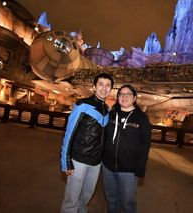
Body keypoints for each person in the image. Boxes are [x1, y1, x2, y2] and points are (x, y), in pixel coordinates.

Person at [60, 73, 114, 213]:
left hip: (96, 162)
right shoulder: (82, 105)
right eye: (101, 84)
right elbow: (69, 134)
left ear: (111, 89)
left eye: (108, 85)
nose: (104, 88)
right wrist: (66, 161)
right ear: (94, 87)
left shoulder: (106, 110)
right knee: (72, 198)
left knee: (86, 196)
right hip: (78, 160)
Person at [102, 84, 151, 213]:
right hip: (107, 166)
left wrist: (141, 168)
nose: (124, 97)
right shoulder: (112, 114)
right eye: (121, 94)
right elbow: (102, 134)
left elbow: (145, 144)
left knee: (127, 203)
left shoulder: (141, 118)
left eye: (128, 94)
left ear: (134, 98)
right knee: (111, 199)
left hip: (129, 170)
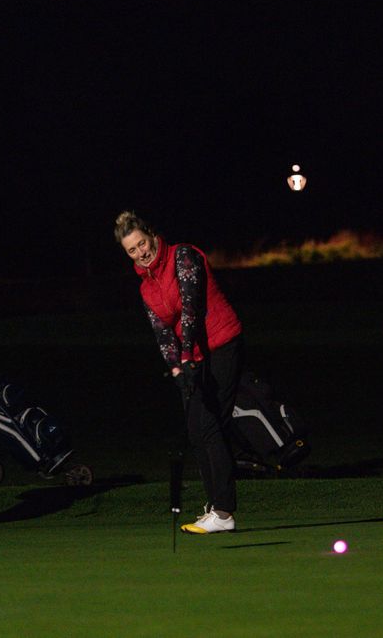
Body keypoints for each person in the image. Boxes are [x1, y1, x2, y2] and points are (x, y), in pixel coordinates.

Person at [114, 211, 244, 534]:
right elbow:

____

- TASK PROMPT -
Return every line from the material that contains the word "elbow".

- EXERCISE RESPONSE -
right elbow: (69, 134)
right elbow: (102, 134)
left elbow: (145, 144)
right elbow:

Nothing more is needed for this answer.